* What is expected: Report every line in the records below that holds the word "accessed".
----
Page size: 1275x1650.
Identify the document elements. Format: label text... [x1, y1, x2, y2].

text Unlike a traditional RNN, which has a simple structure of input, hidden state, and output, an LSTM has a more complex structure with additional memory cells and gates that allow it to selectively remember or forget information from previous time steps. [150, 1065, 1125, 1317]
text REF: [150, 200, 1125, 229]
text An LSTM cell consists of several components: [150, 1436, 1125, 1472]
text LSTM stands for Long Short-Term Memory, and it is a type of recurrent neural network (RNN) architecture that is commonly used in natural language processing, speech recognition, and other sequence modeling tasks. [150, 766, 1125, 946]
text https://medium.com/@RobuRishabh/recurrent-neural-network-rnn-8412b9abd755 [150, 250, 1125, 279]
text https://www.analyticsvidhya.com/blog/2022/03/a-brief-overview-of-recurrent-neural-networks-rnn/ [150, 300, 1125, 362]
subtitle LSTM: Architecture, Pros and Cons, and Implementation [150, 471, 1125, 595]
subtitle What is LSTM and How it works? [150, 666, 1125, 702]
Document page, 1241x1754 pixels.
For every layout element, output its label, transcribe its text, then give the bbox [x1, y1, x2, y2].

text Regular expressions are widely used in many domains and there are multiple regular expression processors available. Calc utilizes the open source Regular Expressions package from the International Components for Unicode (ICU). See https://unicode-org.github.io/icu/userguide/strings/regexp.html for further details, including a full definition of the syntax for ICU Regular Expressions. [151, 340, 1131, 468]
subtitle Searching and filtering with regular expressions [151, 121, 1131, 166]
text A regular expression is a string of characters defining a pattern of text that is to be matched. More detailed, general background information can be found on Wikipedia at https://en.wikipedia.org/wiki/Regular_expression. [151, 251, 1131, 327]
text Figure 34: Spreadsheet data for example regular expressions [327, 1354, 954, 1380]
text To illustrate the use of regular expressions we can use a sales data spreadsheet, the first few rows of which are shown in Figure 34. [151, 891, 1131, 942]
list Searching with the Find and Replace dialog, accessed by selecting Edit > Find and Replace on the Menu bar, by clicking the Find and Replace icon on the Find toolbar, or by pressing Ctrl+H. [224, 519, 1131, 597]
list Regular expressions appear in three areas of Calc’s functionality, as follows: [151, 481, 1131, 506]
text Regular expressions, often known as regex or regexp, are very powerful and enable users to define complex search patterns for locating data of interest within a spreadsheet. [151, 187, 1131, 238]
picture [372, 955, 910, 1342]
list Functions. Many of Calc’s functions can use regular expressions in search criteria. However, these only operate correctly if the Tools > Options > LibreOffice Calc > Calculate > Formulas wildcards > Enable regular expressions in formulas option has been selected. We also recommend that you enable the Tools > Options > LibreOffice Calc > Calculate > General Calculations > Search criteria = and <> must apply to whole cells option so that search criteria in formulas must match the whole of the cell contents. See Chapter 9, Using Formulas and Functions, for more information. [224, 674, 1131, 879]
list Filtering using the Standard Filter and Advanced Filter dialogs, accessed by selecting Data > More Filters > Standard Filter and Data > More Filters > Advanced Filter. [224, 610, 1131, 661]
----
* Response area:
list Searching with the Find and Replace dialog, accessed by selecting Edit > Find and Replace on the Menu bar, by clicking the Find and Replace icon on the Find toolbar, or by pressing Ctrl+H. [224, 519, 1131, 597]
list Filtering using the Standard Filter and Advanced Filter dialogs, accessed by selecting Data > More Filters > Standard Filter and Data > More Filters > Advanced Filter. [224, 610, 1131, 661]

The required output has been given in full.